───── EXERCISE MATERIALS ─────

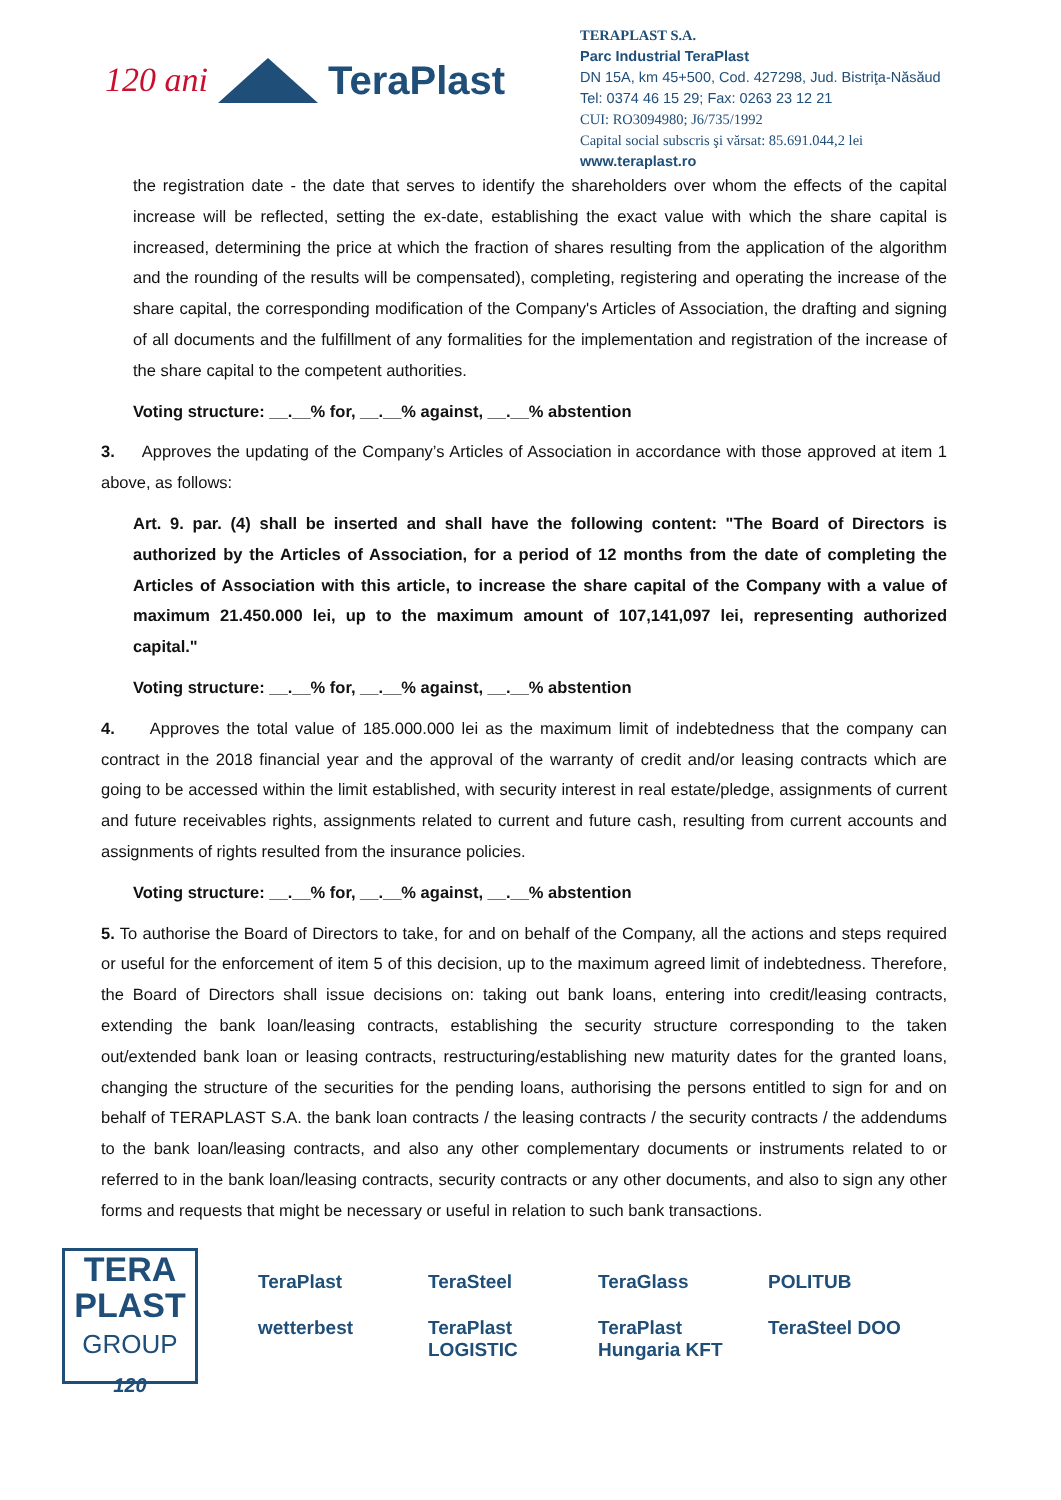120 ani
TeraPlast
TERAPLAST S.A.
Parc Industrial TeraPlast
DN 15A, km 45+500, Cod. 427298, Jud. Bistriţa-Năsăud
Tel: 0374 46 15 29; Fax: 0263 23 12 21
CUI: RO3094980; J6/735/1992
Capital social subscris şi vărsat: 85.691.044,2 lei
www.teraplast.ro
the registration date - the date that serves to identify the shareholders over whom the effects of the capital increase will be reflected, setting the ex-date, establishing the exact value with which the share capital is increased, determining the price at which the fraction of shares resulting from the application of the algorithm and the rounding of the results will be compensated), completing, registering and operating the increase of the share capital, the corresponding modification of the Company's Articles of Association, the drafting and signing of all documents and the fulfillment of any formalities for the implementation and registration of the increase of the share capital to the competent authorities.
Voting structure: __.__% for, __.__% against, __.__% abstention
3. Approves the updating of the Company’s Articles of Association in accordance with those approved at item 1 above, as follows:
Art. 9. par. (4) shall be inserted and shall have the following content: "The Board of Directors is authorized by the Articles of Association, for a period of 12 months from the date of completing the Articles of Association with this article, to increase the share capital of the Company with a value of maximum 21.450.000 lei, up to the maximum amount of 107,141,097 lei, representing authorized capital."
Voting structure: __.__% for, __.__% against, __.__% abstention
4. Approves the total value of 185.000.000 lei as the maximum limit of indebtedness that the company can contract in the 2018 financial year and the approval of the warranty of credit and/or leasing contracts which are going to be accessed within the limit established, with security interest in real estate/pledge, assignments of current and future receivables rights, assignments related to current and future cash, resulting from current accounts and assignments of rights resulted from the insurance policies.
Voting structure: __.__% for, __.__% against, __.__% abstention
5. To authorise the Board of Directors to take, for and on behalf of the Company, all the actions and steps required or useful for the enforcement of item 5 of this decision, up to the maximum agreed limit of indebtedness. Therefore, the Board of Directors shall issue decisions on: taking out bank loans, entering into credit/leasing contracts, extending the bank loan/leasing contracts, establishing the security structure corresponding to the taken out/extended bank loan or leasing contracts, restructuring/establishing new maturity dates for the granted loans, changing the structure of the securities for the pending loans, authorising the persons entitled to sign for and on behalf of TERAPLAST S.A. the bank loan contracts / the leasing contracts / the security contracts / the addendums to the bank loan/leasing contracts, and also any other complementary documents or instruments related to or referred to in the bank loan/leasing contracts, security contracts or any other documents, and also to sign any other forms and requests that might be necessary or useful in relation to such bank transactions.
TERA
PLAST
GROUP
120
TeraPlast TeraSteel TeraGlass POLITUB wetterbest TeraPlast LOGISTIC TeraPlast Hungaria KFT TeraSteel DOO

─────

▸ **TASK**: Skip every picture and return the lines above from the top through the one that contains "www.teraplast.ro".

▸ **SOLUTION TO THIS TASK**:
120 ani
TeraPlast
TERAPLAST S.A.
Parc Industrial TeraPlast
DN 15A, km 45+500, Cod. 427298, Jud. Bistriţa-Năsăud
Tel: 0374 46 15 29; Fax: 0263 23 12 21
CUI: RO3094980; J6/735/1992
Capital social subscris şi vărsat: 85.691.044,2 lei
www.teraplast.ro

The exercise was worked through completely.